それから、厚さの同じ整った唇を一ミリも開くことなくぴたりと閉じたまま、わたしをそっとその場に下ろした。
なぜかそのまま黙って洗い場の中のじょうろを持ちあげると、くるりとわたしに背を向ける。

「祥さん…?」

プランターの方へと歩き出す彼の背中に呼びかけた。すると彼は背を向けたまま、少し早口に言う。

「早く水やりを済ませて家に戻るぞ」

確かに盛夏の太陽が上がり始めたら、この温室はみるみる気温が上がっていく。
わたしのことを心配してくれていると思ってはみるけれど、さっきの言葉を見事にスルーされたことに内心傷つかずにはいられない。
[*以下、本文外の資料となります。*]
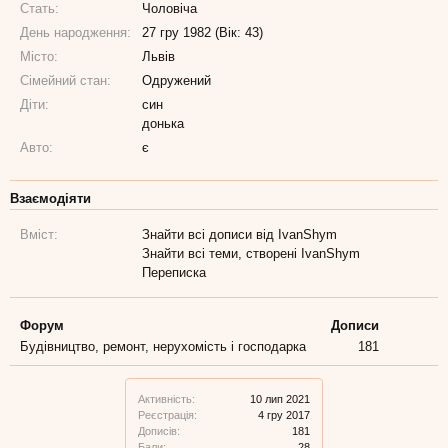
Стать:
Чоловіча
День народження:
27 гру 1982 (Вік: 43)
Місто:
Львів
Сімейний стан:
Одружений
Діти:
син
донька
Авто:
є
Взаємодіяти
Вміст:
Знайти всі дописи від IvanShym
Знайти всі теми, створені IvanShym
Переписка
Форум
Дописи
Будівництво, ремонт, нерухомість і господарка
181
Активність:
10 лип 2021
Реєстрація:
4 гру 2017
Дописів:
181
Бали:
28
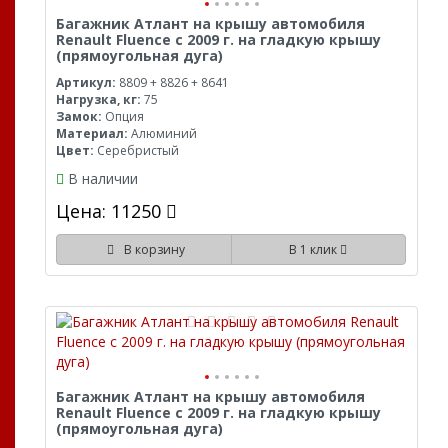
Багажник Атлант на крышу автомобиля
Renault Fluence с 2009 г. на гладкую крышу
(прямоугольная дуга)
Артикул:
8809 + 8826 + 8641
Нагрузка, кг:
75
Замок:
Опция
Материал:
Алюминий
Цвет:
Серебристый
В наличии
Цена: 11250
В корзину
В 1 клик
Багажник Атлант на крышу автомобиля
Renault Fluence с 2009 г. на гладкую крышу
(прямоугольная дуга)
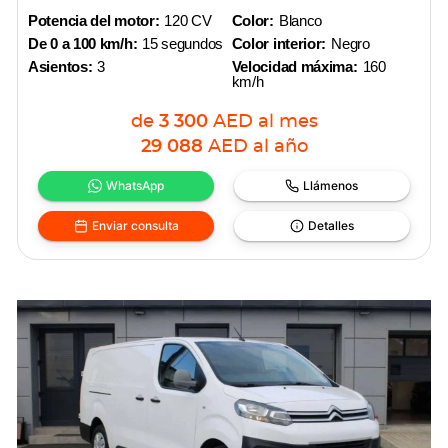
Potencia del motor:
120 CV
Color:
Blanco
De 0 a 100 km/h:
15 segundos
Color interior:
Negro
Asientos:
3
Velocidad máxima:
160
km/h
de
3 300
AED
al mes
29 088
AED
al año
WhatsApp
Llámenos
Enviar consulta
Detalles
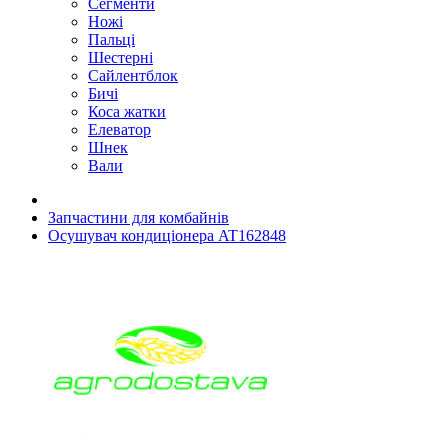
Сегменти
Ножі
Пальці
Шестерні
Сайлентблок
Бичі
Коса жатки
Елеватор
Шнек
Вали
Запчастини для комбайнів
Осушувач кондиціонера AT162848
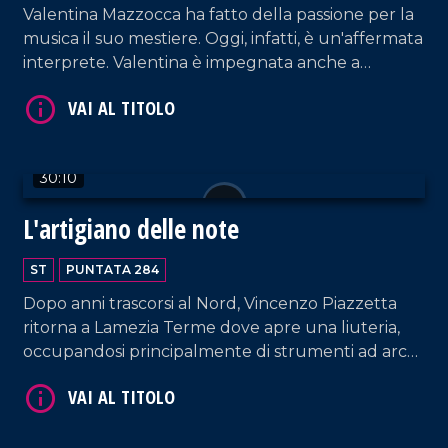
Valentina Mazzocca ha fatto della passione per la
musica il suo mestiere. Oggi, infatti, è un'affermata
interprete. Valentina è impegnata anche a
formare le giovani voci, nei cui confronti riserva
VAI AL TITOLO
non solo attenzioni tecniche ma anche umane.
30:10
L'artigiano delle note
ST
PUNTATA 284
Dopo anni trascorsi al Nord, Vincenzo Piazzetta
VAI AL TITOLO
ritorna a Lamezia Terme dove apre una liuteria,
occupandosi principalmente di strumenti ad arco
e tamburi a cornice e concentrando la propria
ricerca sulla Lira calabrese.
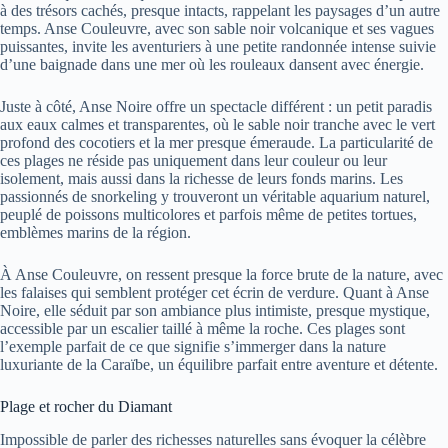
à des trésors cachés, presque intacts, rappelant les paysages d’un autre
temps. Anse Couleuvre, avec son sable noir volcanique et ses vagues
puissantes, invite les aventuriers à une petite randonnée intense suivie
d’une baignade dans une mer où les rouleaux dansent avec énergie.
Juste à côté, Anse Noire offre un spectacle différent : un petit paradis
aux eaux calmes et transparentes, où le sable noir tranche avec le vert
profond des cocotiers et la mer presque émeraude. La particularité de
ces plages ne réside pas uniquement dans leur couleur ou leur
isolement, mais aussi dans la richesse de leurs fonds marins. Les
passionnés de snorkeling y trouveront un véritable aquarium naturel,
peuplé de poissons multicolores et parfois même de petites tortues,
emblèmes marins de la région.
À Anse Couleuvre, on ressent presque la force brute de la nature, avec
les falaises qui semblent protéger cet écrin de verdure. Quant à Anse
Noire, elle séduit par son ambiance plus intimiste, presque mystique,
accessible par un escalier taillé à même la roche. Ces plages sont
l’exemple parfait de ce que signifie s’immerger dans la nature
luxuriante de la Caraïbe, un équilibre parfait entre aventure et détente.
Plage et rocher du Diamant
Impossible de parler des richesses naturelles sans évoquer la célèbre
朝一番から『大好き』だなんて、暑苦しくて鬱陶しがられたのかも―――。

思わずしょぼんと肩を下げかけた時、彼が顔だけこちらに振り返った。

「今の言葉は家に戻ってからもう一度聞かせてくれ。そうじゃないと、今すぐここでおまえをたっぷりと愛で尽くすぞ?さすがにここでそんなことをしたら、お互いに干からびてしまうからな」

「え、めでっ…!?…や、あの……」

『そんなこと』ってどんなことですか?―――なんて訊いてはいけない予感しかない。

「ほら、寿々那。どこに水をやるんだ?」

「あっ、はい…!」

わたしは慌てて――でも走らないように気を付けて、祥さんのところへ向かった。


わたしたちの間に落ちた種は雨を受けて陽の光を浴びて、気付かないうちにこっそりと芽を出していたのかもしれない。

この芽を大事に育んでいきたい。

あなたをずっと愛していきたい。


朝の風と陽の光を浴びたハーブたちが、眠りから覚めたみたいに一斉にキラキラと輝いていた。